Dabei vergisst man vollständig, was man hat und vor allem anderen, wie sehr Gott einen liebt, und dass wir in seiner Gegenwart etwas haben, dass durch nichts zu übertreffen ist: Gottes Liebe, seine Barmherzigkeit, sein Mitgefühl, seine Fürsorge, ihn selbst.

Genau das ist auch die Erfahrung der ersten Christen, von denen wir in der Apostelgeschichte lesen. Der Heilige Geist Gottes kommt zu konkreten Menschen, befreit sie von Fesseln, die sie sich selbst angelegt haben und gibt ihnen eine ganz neue Sicht auf das Leben, auf das eigene und das der anderen.
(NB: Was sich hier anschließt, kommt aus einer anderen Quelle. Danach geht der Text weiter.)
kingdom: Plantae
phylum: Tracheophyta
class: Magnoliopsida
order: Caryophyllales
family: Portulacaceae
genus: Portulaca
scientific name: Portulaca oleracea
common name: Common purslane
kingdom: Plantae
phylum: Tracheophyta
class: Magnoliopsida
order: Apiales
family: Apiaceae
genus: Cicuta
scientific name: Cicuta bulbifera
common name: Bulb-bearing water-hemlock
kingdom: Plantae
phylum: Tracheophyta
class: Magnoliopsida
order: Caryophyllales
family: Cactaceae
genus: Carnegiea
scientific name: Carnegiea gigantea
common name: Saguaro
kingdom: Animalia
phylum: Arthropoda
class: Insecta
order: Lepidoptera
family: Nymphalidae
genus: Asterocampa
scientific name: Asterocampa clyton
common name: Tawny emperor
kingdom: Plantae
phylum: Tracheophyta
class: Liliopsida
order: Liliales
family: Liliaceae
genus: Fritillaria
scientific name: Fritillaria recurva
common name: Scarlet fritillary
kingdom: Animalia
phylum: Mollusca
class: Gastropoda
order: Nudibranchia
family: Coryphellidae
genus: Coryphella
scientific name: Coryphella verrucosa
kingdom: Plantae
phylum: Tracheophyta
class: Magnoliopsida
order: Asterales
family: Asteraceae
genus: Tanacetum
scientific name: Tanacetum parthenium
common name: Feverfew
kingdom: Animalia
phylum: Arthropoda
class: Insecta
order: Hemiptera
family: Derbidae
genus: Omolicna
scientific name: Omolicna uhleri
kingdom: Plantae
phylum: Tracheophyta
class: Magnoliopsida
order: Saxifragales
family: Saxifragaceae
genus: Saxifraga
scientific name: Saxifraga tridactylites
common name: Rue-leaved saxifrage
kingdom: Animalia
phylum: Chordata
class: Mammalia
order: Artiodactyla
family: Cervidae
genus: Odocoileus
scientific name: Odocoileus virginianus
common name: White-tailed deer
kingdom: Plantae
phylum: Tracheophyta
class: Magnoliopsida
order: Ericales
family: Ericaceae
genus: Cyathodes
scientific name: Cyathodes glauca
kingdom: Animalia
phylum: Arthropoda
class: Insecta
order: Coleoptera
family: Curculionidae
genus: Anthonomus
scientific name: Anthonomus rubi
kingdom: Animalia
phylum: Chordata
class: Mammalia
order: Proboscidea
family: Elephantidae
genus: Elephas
Dabei kommt er nicht mit Regeln, sondern einer neuen, liebevollen Haltung.

Hören wir auf eine, leider sehr traurige Geschichte, …

... mit der uns Lukas helfen will ehrlich mit usn zu sein und sich auf die Liebe Gottes einzulassen: Apostelgeschichte 4,32 – 5,11.

Da lesen wir von der Harmonie unter den ersten Christen. Sie waren umgekehrt, hatten ihre Blickrichtung gewechselt, hatten im Glauben Jesus gesehen und seine heilende Kraft konkret erlebt. Daran wollen sie nun auch andere teilhaben lassen. Sie delegieren das nicht nur an die 12 Apostel weiter. Denn Liebe, Mitgefühl und Barmherzigkeit kann man nicht wegdelegieren. Sie wollen selbst daran teilhaben.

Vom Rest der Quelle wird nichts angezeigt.